An entity that conducted business in a declared drought zone or a declared natural disaster zone during the relevant comparison period and the drought or natural disaster changed the entity's turnover.

Calculating alternative turnover

Compare projected GST turnover for the applicable turnover test period with the current GST turnover for the same period in the year immediately prior to the year when the drought or natural disaster was declared, rather than 2019.

Business has an irregular turnover

Eligibility

An entity with a large variance in its turnover ('irregular turnover'). Irregular turnover is considered to occur where the entity's lowest turnover quarter is no more than 50% of the highest turnover quarter in the 12 months immediately prior to the applicable turnover test period, and the entity's turnover is not cyclical.

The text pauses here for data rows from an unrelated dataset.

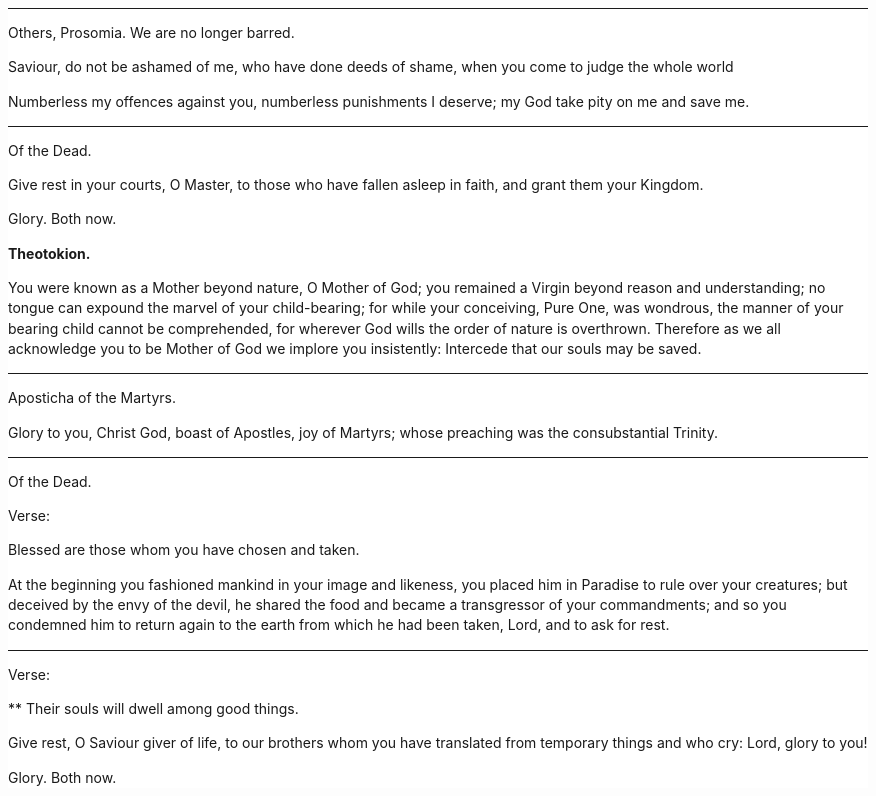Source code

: ****

Others, Prosomia. We are no longer barred.

Saviour, do not be ashamed of me, who have done deeds of shame, when you
come to judge the whole world

Numberless my offences against you, numberless punishments I deserve; my
God take pity on me and save me.

****

Of the Dead.

Give rest in your courts, O Master, to those who have fallen asleep in
faith, and grant them your Kingdom.

Glory. Both now.

**Theotokion.**

You were known as a Mother beyond nature, O Mother of God; you remained
a Virgin beyond reason and understanding; no tongue can expound the
marvel of your child-bearing; for while your conceiving, Pure One, was
wondrous, the manner of your bearing child cannot be comprehended, for
wherever God wills the order of nature is overthrown. Therefore as we
all acknowledge you to be Mother of God we implore you insistently:
Intercede that our souls may be saved.

****

Aposticha of the Martyrs.

Glory to you, Christ God, boast of Apostles, joy of Martyrs; whose
preaching was the consubstantial Trinity.

****

Of the Dead.

Verse:

Blessed are those whom you have chosen and taken.

At the beginning you fashioned mankind in your image and likeness, you
placed him in Paradise to rule over your creatures; but deceived by the
envy of the devil, he shared the food and became a transgressor of your
commandments; and so you condemned him to return again to the earth from
which he had been taken, Lord, and to ask for rest.

****

Verse:

** Their souls will dwell among good things.

Give rest, O Saviour giver of life, to our brothers whom you have
translated from temporary things and who cry: Lord, glory to you\!

Glory. Both now.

Calculating alternative turnover

Compare projected GST turnover for the applicable turnover test period with the average turnover from the 12 months immediately before the applicable turnover test period.

Sole trader or small partnership with sickness, injury or leave

Eligibility

If an entity is a sole trader or small partnership that has no employees, the sole trader or at least one of the partners did not work for all or part of the relevant comparison period due to sickness, injury or leave and this affected the turnover of the partnership or sole trader.

Calculating alternative turnover

Compare projected GST turnover for the applicable turnover test period with the current GST turnover for the month* immediately after the month in which the sole trader or partner returned to work (* or quarterly equivalent, if the taxpayer reports on a quarterly basis).

How do I calculate GST turnover?

After an appropriate alternative test is chosen, an entity will need to work out the projected GST turnover for the chosen test period and the current GST turnover for the comparison period consistent with the modifications to the  GST law under the JobKeeper rules. 

What has the ATO not addressed?

These measures have not attempted to address a widely reported issue with the 'basic test" in the rules, being that business organisations who use separate 'service entities' to employ staff and provide administrative services to the revenue-generating parts of their business will continue to have difficulty satisfying these alternative tests.  On Friday 24 April, the Treasury announced measures to deal with this issue.

The Commissioner has acknowledged in the Explanatory Statement to the Legislative Instrument that it cannot determine an alternative decline in turnover test in all circumstances, but rather only those that are outside the usual business setting for a class of entities. It is hoped that the Commissioner will be open to providing additional alternative decline in turnover tests (if required to address currently unforeseen circumstances) in order to assist taxpayers.